EXERCISE TASKS:
1. Copy the tutor session text from "The Tutor Session" to "you his/her weakness(es).", swapping each "atmosphere" for "environment".
2. For each statement below, say yes or no according to the tutor session text, and quote the words that settle it. (a) A tutor aims to accomplish three things at the start of a session. (b) First-time users of tutoring services are described as especially relaxed. (c) A student may worry about being judged.
3. Summarize the tutor session text in two sentences.

DOCUMENT SECTION:
+ + + +
The Tutor Session
Beginning of the Session (Greet, Set Climate, and Identify the Task)
At the start of a session, you want to accomplish three things:
- Create a comfortable atmosphere
- Let the student know what to expect from the session
- Assess the student’s problems and needs
Create a comfortable atmosphere and establish rapport
The student often enters a tutoring session with concerns that make the experience very different for him/her than it is for you. Be aware that the student may be a little nervous or uncomfortable, especially if he/she is a first-time user of tutoring services. While you may be wondering what the student needs help with, he/she may be worrying about if he/she will be judged, whether or not you know what you’re talking about, if you’re nice, or if he/she can trust you enough to show you his/her weakness(es).
+ + + +
DATASET EXTRACT:
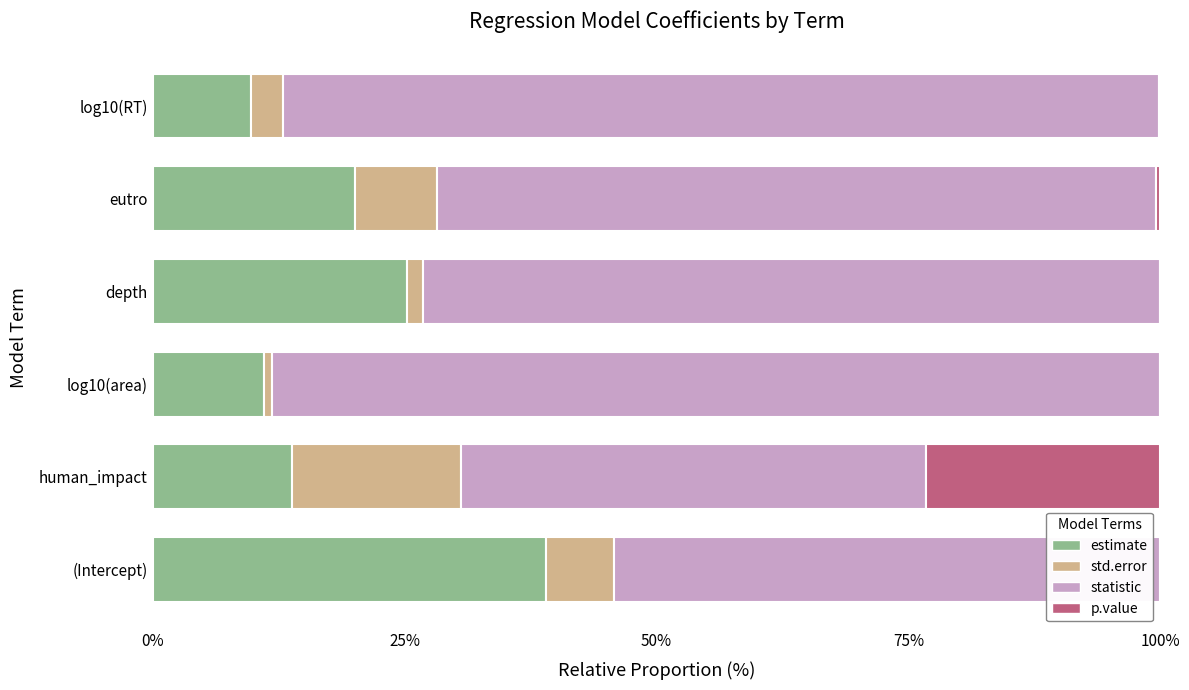

What is the highest value of the estimate series?

39.0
+ + + +
SOLVED PROBLEMS:
1.
The Tutor Session
Beginning of the Session (Greet, Set Climate, and Identify the Task)
At the start of a session, you want to accomplish three things:
- Create a comfortable environment
- Let the student know what to expect from the session
- Assess the student’s problems and needs
Create a comfortable environment and establish rapport
The student often enters a tutoring session with concerns that make the experience very different for him/her than it is for you. Be aware that the student may be a little nervous or uncomfortable, especially if he/she is a first-time user of tutoring services. While you may be wondering what the student needs help with, he/she may be worrying about if he/she will be judged, whether or not you know what you’re talking about, if you’re nice, or if he/she can trust you enough to show you his/her weakness(es).

2.
(a) Yes: "At the start of a session, you want to accomplish three things"
(b) No: "Be aware that the student may be a little nervous or uncomfortable, especially if he/she is a first-time user of tutoring services."
(c) Yes: "he/she may be worrying about if he/she will be judged"

3. At the start of a session, a tutor should create a comfortable atmosphere, let the student know what to expect, and assess the student's problems and needs. Students, especially first-time users of tutoring services, may be nervous and may worry about being judged, about the tutor's knowledge and kindness, and about whether they can trust the tutor enough to show their weaknesses.